=== RECORDS FOR THIS TASK ===
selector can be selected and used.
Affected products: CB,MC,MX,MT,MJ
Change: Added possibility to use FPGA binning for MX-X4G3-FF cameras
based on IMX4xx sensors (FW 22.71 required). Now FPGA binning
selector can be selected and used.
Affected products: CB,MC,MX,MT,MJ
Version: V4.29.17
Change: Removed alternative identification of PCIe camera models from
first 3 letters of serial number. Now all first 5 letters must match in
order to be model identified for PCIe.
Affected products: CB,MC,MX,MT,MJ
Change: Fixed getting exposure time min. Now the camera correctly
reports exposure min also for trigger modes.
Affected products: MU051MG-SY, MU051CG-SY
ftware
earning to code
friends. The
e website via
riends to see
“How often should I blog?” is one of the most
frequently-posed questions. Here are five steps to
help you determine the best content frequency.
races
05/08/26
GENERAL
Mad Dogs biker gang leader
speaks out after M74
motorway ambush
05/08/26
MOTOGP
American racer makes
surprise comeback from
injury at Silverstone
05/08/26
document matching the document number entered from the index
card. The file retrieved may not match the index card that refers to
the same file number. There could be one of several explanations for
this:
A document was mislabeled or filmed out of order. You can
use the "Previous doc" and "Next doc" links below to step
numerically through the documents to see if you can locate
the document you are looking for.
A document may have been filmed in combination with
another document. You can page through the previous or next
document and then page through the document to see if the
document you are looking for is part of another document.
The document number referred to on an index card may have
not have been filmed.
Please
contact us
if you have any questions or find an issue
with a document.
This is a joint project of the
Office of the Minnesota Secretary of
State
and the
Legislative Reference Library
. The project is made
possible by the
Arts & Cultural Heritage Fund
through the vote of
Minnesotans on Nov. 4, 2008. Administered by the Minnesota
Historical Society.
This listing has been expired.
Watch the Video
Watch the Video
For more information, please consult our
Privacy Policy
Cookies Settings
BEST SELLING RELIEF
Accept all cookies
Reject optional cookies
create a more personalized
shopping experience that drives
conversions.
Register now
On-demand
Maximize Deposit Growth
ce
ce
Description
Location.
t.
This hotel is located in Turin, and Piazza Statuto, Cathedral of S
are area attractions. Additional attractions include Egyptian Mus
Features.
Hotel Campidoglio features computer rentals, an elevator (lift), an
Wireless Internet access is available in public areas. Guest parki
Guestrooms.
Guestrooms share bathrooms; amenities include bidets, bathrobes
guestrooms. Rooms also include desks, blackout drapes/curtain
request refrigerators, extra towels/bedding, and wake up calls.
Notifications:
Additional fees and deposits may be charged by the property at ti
===
(WHAT YOU WILL DO) Among the lines of the data, identify those with the word "been". Copy each of them.

(SOLUTION FOR THIS EXERCISE)
A document may have been filmed in combination with
not have been filmed.
This listing has been expired.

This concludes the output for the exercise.